Les Canadiens begins on the Plains of Abraham in 1759 when a French-Canadian soldier throws his rifle to his son and it becomes a hockey stick. It ends in the Montreal Forum on the night of November 15, 1976, when Montreal Canadien fans turn a hockey game into an election victory rally for the indépendantiste Parti Québécois. In between, it is a play about Quebec and Canada using hockey as a metaphor―and a play about hockey using Quebec and Canada as its setting. Les Canadiens was commissioned by and first performed at Centaur Theatre in Montreal in February, 1977. The book contains a preface by Ken Dryden, former goalie for the Montreal Canadiens, and an introduction on hockey, politics and theatre by Rick Salutin.
Rick Salutin is a playwright, novelist, and journalist who has received awards in all these areas. He wrote a weekly column for the Globe and Mail for 20 years and now provides weekly columns and videos for the Toronto Star.

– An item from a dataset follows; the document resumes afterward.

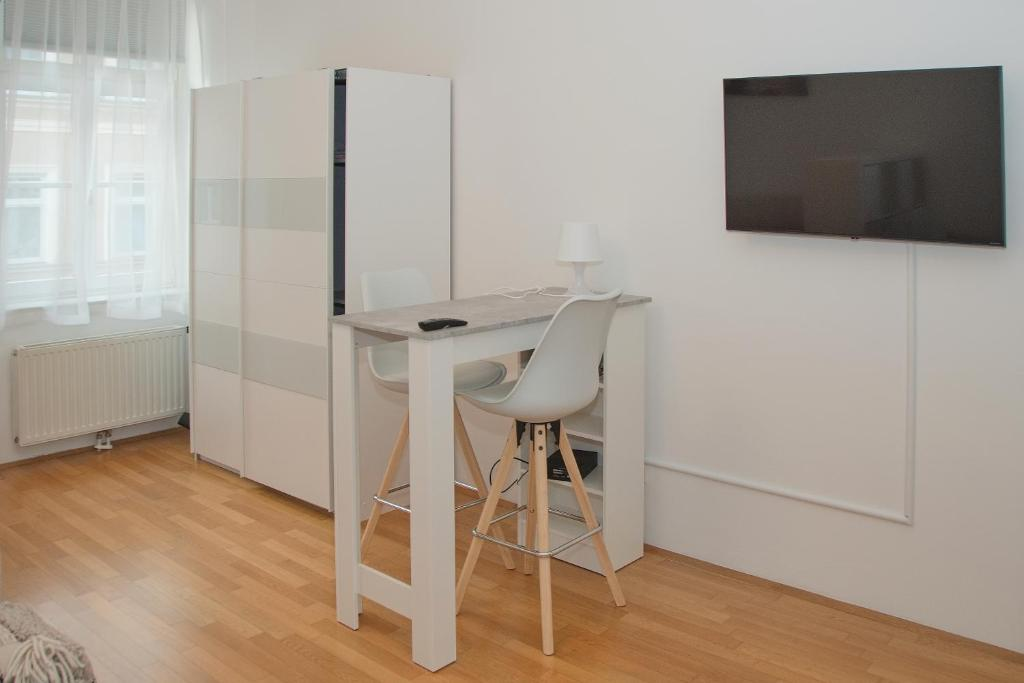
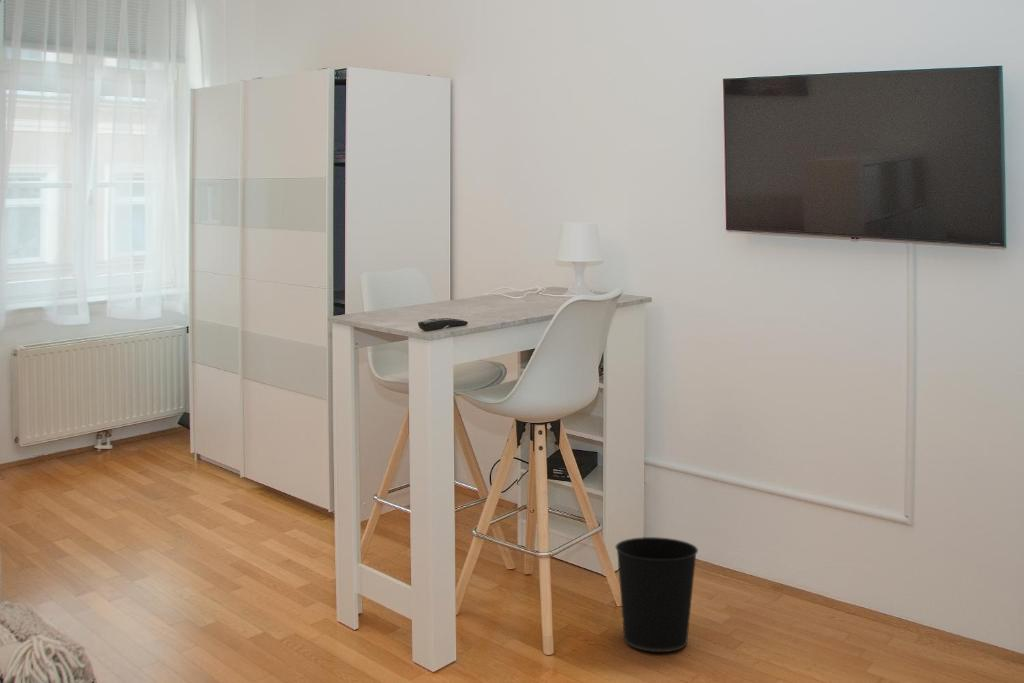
+ wastebasket [614,536,699,653]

I always love seeing playwrights tackle hockey, and especially our relationship to it as Canadians and Canadiens.
An interesting piece that, perhaps necessarily, feels anchored very firmly to the time and space of its publication (Quebec in the late 70s.) With the changes in Canada, Quebec, and the Canadiens over those 40 years, I wonder if this can still be as poignant an exploration for us of hockey and quebecois identity.
Not one that I’d leap to produce in any way, but one that’s worth reading and including in a library of plays with a uniquely Canadian identity.